HM-C. :Si, j'en ai fait. Je n'ai pas présenté toutes mes sculptures à Banne, il y a des danseurs que je ne montre pas ici car ils présentaient, de par leurs matériaux, leur posture, leur ton, moins de cohérence avec tout le reste, avec les autres sculptures. Si elles avaient été trop nombreuses, les sculptures auraient perdu en "lisibilité". Et puis, c'est vrai que je réalise moins de danseurs que de danseuses. C'est aussi au gré de mes rencontres … Ne sommes nous pas déjà exposés à moins de danseurs que de danseuses dans la vie courante ?

 

JR. : Pourquoi la plastique masculine vous attire-t-elle moins que la plastique féminine ? Pourtant, les gestes sont sensiblement les mêmes ?

HM-C. : Oui, c'est vrai. Je n'ai pas trouvé le modèle qui me donnerait envie de le reproduire. Et puis, dans mon entourage, j'ai plus d'amies femmes que d'hommes qui pratiquent la danse. Mais j'ai été amenée à rencontrer un danseur et je lui ai aussitôt demandé de le représenter. Il est très important pour moi de représenter des personnages que je connais.

 

JR. : Vous faites des dessins, des esquisses, avant de commencer vos sculptures ?

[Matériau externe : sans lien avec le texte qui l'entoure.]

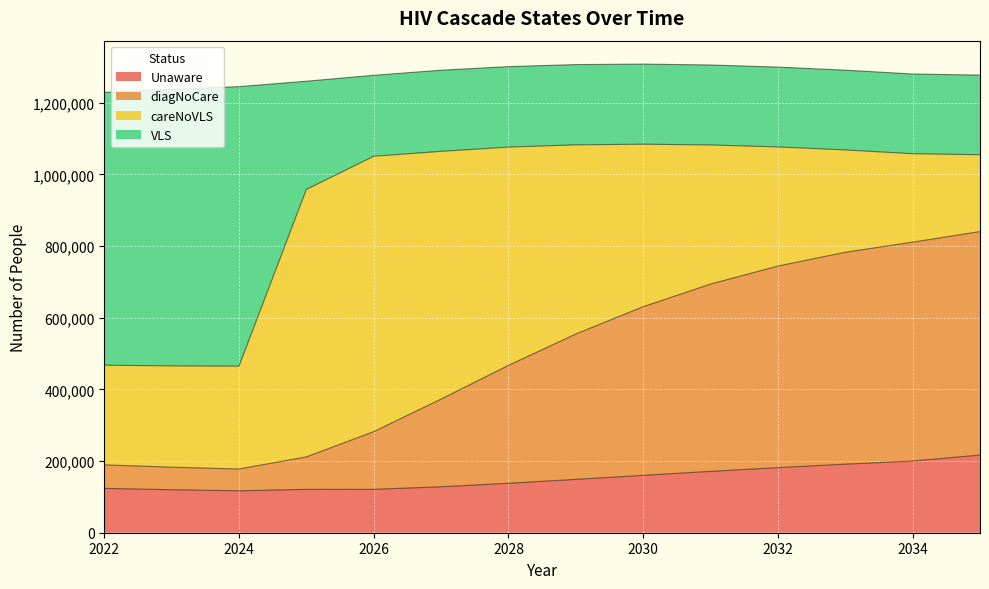

What is the highest value of the Unaware series?

216718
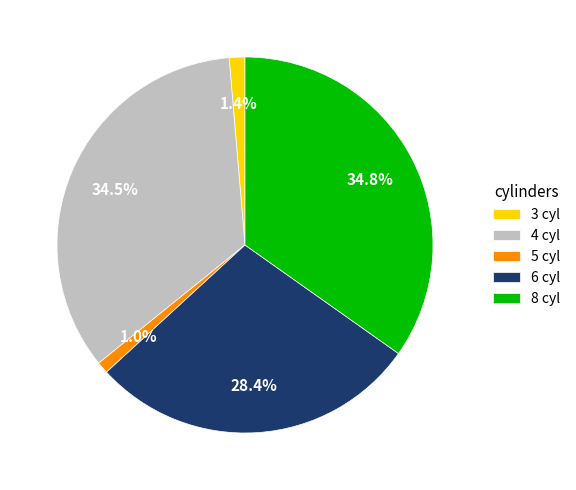

Does 8 account for over 50% of the chart?

No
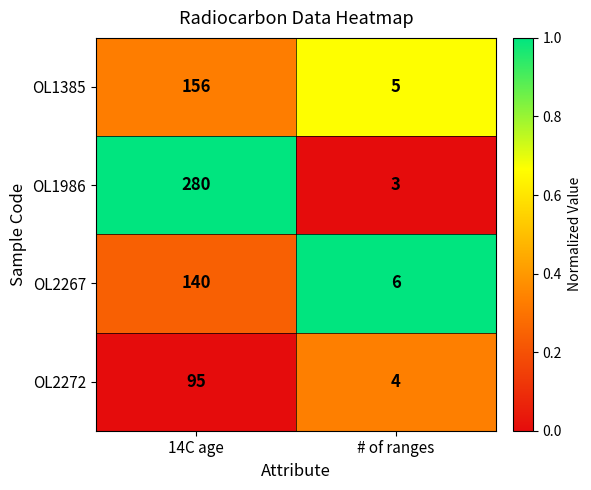

Is it true that OL2272 equals 4 at # of ranges?

True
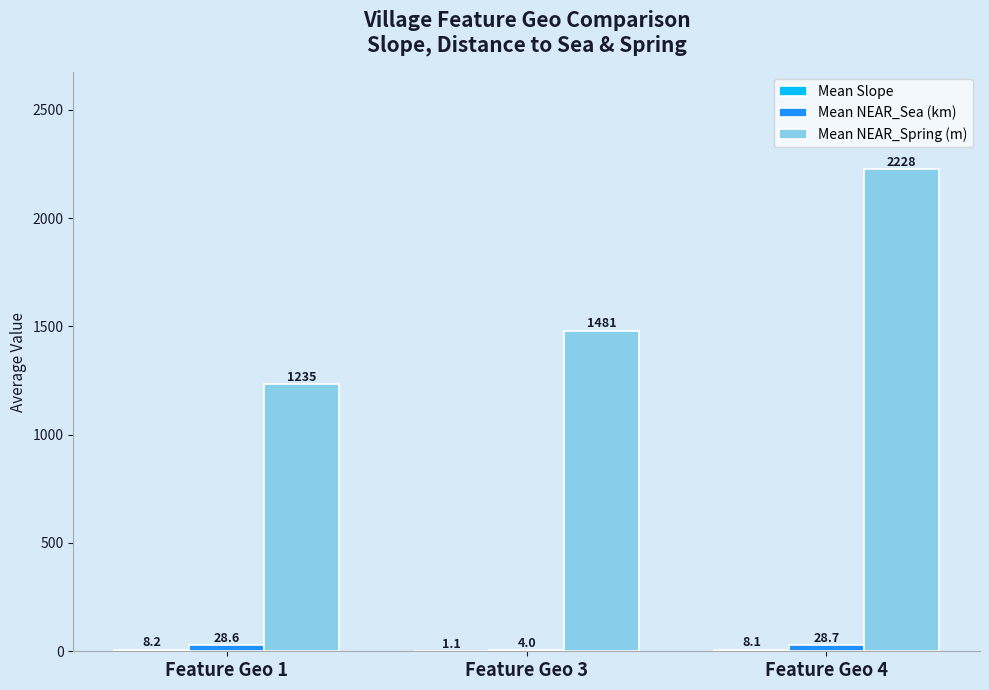

Are the bars grouped side by side (vs. stacked)?

Yes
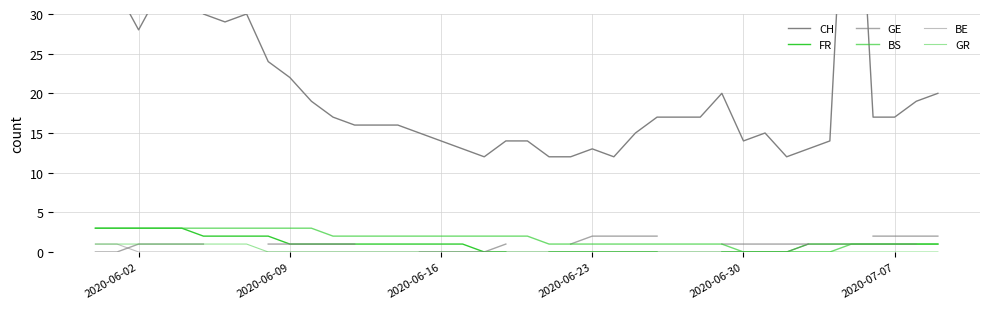

True or false: GE and BS intersect in this chart.

False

HM-C. : Non. Je commence directement. Je fais une sculpture miniature, avant d'aborder la grande.

 

JR. : Vous voulez dire une petite sculpture métallique ?

HM-C. : Oui. Je prends un fil plus fin qui me permet d'aller plus vite.

 

JR. : Et vous n'avez jamais eu l'idée de présenter la petite à côté de la grande ?

HM-C. : Je vais le faire, oui ! J'habillerai peut-être les petites de tissu, et je ferai les grandes, tout métal. Pour moi, il est important de jouer avec les ombres qui sont plus importantes avec les sculptures tout métal.

Cet entretien a été réalisé à BANNE, au Festival d'Art singulier, Art d'aujourd'hui ", le 18 juillet 2009.